### EXERCISE DETAILS
The answer must consist of every line from the data that holds "Department".

═══ DATA FOR REVIEW ═══

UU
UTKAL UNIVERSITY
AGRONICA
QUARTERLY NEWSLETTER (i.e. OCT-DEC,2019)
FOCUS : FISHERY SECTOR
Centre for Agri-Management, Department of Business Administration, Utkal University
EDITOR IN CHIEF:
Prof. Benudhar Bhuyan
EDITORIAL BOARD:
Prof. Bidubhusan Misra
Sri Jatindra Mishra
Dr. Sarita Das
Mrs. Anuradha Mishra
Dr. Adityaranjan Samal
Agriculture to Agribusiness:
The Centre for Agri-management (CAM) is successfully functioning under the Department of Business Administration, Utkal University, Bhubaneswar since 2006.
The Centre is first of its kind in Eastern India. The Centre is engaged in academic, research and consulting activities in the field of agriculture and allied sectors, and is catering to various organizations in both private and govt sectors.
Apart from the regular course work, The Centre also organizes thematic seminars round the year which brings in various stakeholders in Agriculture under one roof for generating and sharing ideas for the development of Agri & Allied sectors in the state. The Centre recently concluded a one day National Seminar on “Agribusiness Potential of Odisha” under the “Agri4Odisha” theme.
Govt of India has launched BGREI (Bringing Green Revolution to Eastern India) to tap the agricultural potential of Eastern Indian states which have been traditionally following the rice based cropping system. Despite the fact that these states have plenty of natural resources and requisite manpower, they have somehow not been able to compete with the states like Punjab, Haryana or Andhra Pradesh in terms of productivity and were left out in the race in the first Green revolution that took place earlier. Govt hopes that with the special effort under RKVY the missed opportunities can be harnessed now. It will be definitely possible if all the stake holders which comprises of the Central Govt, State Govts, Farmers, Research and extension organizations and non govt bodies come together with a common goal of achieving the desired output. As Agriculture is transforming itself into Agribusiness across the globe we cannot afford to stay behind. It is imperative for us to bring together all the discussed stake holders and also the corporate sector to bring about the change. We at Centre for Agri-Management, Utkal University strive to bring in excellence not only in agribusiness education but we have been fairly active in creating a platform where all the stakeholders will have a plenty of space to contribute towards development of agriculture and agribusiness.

═══

### RESPONSE FOR THIS EXERCISE
Centre for Agri-Management, Department of Business Administration, Utkal University
The Centre for Agri-management (CAM) is successfully functioning under the Department of Business Administration, Utkal University, Bhubaneswar since 2006.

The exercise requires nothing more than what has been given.